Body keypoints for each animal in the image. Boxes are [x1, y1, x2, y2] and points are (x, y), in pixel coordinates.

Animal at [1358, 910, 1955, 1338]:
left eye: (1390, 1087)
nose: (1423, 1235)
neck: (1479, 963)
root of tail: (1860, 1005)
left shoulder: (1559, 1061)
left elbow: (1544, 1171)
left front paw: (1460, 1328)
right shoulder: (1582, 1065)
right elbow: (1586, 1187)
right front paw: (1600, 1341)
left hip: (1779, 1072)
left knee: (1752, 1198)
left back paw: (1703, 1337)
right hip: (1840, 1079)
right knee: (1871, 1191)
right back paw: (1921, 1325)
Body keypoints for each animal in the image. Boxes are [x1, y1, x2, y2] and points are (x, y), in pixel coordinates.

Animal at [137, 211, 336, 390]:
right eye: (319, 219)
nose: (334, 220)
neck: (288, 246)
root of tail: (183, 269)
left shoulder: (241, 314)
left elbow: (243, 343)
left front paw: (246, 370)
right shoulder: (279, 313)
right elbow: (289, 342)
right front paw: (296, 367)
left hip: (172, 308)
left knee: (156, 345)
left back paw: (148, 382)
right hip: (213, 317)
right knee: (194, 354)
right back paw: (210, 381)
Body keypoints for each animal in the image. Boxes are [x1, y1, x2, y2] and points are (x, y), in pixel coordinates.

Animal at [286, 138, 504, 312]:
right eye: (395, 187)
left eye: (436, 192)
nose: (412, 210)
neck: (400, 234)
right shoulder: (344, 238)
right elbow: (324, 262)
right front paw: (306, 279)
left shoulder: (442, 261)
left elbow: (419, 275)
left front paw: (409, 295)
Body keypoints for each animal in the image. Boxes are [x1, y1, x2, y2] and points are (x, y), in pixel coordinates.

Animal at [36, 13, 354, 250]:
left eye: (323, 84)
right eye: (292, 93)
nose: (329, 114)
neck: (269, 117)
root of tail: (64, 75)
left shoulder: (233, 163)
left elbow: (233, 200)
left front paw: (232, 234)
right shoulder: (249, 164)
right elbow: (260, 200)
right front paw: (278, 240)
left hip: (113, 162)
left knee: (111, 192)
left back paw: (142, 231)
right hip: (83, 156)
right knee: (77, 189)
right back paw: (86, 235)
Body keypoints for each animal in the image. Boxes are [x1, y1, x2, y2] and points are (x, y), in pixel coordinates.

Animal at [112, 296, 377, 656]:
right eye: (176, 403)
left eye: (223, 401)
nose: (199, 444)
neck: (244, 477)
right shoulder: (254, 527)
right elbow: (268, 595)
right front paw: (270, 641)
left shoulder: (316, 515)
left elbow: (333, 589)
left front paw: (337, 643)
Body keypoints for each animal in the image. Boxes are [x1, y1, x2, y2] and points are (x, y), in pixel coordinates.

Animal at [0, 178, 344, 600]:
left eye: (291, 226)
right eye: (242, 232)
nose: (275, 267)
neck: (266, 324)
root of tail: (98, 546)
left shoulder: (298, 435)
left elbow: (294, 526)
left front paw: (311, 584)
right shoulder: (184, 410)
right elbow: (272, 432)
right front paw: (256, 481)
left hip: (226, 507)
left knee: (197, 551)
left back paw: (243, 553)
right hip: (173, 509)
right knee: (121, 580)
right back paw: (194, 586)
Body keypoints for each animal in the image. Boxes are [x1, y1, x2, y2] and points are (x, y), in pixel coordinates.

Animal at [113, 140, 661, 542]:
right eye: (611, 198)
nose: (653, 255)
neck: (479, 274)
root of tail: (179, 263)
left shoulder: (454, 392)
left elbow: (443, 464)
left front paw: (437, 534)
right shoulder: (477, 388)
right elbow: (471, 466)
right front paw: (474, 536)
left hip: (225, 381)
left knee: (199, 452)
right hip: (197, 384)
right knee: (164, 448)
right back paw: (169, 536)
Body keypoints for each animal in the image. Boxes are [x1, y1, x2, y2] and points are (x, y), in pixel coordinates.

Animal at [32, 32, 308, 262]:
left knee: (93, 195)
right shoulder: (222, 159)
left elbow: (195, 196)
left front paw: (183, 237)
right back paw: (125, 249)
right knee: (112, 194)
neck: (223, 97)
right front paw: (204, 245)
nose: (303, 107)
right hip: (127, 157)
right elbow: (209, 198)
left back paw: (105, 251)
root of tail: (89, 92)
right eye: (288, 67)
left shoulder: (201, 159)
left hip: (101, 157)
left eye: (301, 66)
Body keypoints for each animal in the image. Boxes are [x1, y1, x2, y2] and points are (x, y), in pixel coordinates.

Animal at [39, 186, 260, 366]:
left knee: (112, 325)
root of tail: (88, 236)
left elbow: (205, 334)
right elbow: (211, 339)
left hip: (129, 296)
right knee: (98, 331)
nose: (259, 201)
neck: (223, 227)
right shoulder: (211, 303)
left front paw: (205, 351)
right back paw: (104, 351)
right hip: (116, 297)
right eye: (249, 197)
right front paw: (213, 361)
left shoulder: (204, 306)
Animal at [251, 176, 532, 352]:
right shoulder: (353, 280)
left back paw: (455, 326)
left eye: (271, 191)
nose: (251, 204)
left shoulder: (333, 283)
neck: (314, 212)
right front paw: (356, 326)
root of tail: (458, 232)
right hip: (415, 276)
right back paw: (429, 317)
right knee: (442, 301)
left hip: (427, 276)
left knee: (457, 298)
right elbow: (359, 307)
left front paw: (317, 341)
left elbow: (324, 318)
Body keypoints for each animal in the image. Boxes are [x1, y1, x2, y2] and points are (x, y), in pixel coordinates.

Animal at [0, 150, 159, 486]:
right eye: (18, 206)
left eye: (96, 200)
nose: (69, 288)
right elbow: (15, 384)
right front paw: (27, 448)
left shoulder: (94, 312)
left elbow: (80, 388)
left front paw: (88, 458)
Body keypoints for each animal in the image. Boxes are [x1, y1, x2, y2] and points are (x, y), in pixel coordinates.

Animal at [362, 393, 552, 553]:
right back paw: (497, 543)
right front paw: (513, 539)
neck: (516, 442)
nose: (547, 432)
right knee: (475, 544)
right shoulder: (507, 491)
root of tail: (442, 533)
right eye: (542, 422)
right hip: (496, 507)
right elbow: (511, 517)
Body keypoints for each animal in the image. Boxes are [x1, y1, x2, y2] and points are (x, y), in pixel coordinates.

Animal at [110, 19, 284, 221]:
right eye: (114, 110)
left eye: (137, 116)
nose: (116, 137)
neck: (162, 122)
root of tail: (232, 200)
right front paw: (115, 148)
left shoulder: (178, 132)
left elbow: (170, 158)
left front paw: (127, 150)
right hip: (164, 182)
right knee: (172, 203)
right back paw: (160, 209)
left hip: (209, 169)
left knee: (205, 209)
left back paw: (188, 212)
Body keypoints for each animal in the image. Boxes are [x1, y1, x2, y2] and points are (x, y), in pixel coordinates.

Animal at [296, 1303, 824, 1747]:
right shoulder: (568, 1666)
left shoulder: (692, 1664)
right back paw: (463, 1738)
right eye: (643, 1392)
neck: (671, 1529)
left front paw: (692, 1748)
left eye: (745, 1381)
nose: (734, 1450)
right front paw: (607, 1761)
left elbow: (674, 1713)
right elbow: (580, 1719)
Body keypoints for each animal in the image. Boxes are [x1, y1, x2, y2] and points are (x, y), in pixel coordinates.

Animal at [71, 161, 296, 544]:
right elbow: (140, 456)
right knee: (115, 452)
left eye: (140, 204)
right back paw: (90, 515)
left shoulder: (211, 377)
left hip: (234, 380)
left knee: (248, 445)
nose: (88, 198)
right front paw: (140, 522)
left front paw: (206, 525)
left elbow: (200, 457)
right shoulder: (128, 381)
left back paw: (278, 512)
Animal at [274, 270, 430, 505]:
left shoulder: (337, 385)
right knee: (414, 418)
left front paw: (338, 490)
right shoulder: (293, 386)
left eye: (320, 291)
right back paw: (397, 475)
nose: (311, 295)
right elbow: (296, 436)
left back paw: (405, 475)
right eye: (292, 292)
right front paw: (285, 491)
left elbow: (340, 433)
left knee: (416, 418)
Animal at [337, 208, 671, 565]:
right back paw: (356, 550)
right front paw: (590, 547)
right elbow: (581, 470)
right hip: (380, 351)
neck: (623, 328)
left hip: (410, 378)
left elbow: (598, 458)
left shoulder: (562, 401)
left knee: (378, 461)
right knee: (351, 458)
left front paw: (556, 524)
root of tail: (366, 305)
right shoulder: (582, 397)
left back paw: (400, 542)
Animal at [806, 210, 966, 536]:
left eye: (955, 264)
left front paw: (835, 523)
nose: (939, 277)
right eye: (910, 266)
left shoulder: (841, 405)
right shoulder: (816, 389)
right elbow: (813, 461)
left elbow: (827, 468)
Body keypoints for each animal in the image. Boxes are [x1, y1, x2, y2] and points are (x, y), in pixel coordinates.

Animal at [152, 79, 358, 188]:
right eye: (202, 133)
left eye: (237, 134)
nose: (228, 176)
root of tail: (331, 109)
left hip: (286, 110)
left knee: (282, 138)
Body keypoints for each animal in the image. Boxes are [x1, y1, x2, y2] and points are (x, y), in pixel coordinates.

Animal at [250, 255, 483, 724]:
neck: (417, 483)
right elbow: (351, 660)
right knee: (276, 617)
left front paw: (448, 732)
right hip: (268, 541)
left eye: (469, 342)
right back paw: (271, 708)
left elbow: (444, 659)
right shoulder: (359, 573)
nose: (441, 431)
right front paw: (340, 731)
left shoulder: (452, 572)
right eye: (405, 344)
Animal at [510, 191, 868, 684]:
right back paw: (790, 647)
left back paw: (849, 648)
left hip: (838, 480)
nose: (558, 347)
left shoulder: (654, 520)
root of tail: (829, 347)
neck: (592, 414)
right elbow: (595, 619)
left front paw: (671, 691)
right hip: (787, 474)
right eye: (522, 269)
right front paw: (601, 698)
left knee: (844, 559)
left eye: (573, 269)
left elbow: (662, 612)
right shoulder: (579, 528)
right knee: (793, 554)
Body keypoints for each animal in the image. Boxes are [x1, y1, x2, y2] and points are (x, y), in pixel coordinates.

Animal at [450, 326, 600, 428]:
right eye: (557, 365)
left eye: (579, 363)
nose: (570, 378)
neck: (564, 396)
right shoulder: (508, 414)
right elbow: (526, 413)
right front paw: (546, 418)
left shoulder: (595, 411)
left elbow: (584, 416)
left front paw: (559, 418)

■ ■ ■ ■

GOAL OF THE EXERCISE: One stretch of the lines above is wanted, from the line that contains "left knee: (197, 551)" through the line that contains "right eye: (288, 67)". Output it exactly.

EXERCISE OUTPUT:
left knee: (197, 551)
left back paw: (243, 553)
right hip: (173, 509)
right knee: (121, 580)
right back paw: (194, 586)
Body keypoints for each animal in the image. Boxes are [x1, y1, x2, y2] and points are (x, y), in pixel coordinates.

Animal at [113, 140, 661, 542]:
right eye: (611, 198)
nose: (653, 255)
neck: (479, 274)
root of tail: (179, 263)
left shoulder: (454, 392)
left elbow: (443, 464)
left front paw: (437, 534)
right shoulder: (477, 388)
right elbow: (471, 466)
right front paw: (474, 536)
left hip: (225, 381)
left knee: (199, 452)
right hip: (197, 384)
right knee: (164, 448)
right back paw: (169, 536)
Body keypoints for each animal in the image. Boxes are [x1, y1, x2, y2] and points are (x, y), in pixel coordinates.

Animal at [32, 32, 308, 262]:
left knee: (93, 195)
right shoulder: (222, 159)
left elbow: (195, 196)
left front paw: (183, 237)
right back paw: (125, 249)
right knee: (112, 194)
neck: (223, 97)
right front paw: (204, 245)
nose: (303, 107)
right hip: (127, 157)
right elbow: (209, 198)
left back paw: (105, 251)
root of tail: (89, 92)
right eye: (288, 67)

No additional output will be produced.